This Specialization is intended for machine learning researchers and practitioners who are seeking to develop practical skills in the popular deep learning framework TensorFlow.
The first course of this Specialization will guide you through the fundamental concepts required to successfully build, train, evaluate and make predictions from deep learning models, validating your models and including regularisation, implementing callbacks, and saving and loading models.
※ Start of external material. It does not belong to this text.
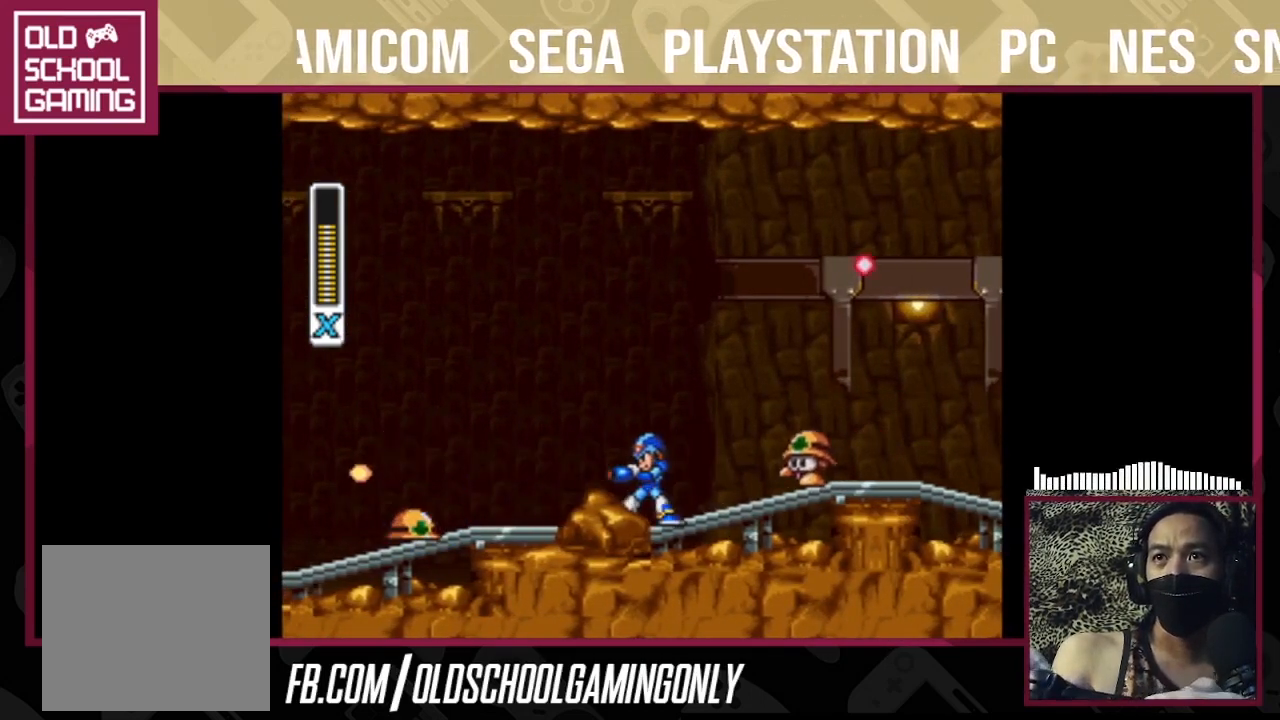
Gameplay with a controller (PlayStation layout); each line is a JSON object with the inputs held at the frame after it. "events" lists button and stick changes between this image and that frame as [ms after this image, input, new state], when the widget could be followed in between. Not read: L2 L3 R3 left_stick.
{"buttons": ["TRIANGLE"], "right_stick": "center", "events": [[67, "CIRCLE", "down"], [100, "CROSS", "down"], [100, "SQUARE", "down"], [400, "CROSS", "up"], [400, "SQUARE", "up"], [467, "CIRCLE", "up"]]}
The second course will deepen your knowledge and skills with TensorFlow, in order to develop fully customised deep learning models and workflows for any application. You will use lower level APIs in TensorFlow to develop complex model architectures, fully customised layers, and a flexible data workflow. You will also expand your knowledge of the TensorFlow APIs to include sequence models.
The final course specialises in the increasingly important probabilistic approach to deep learning. You will learn how to develop probabilistic models with TensorFlow, making particular use of the TensorFlow Probability library, which is designed to make it easy to combine probabilistic models with deep learning. As such, this course can also be viewed as an introduction to the TensorFlow Probability library.
Prerequisite knowledge for this Specialization is python 3, general machine learning and deep learning concepts, and a solid foundation in probability and statistics (especially for course 3).
Applied Learning Project
Within the Capstone projects and programming assignments of this Specialization, you will acquire practical skills in developing deep learning models for a range of applications such as image classification, language translation, and text and image generation.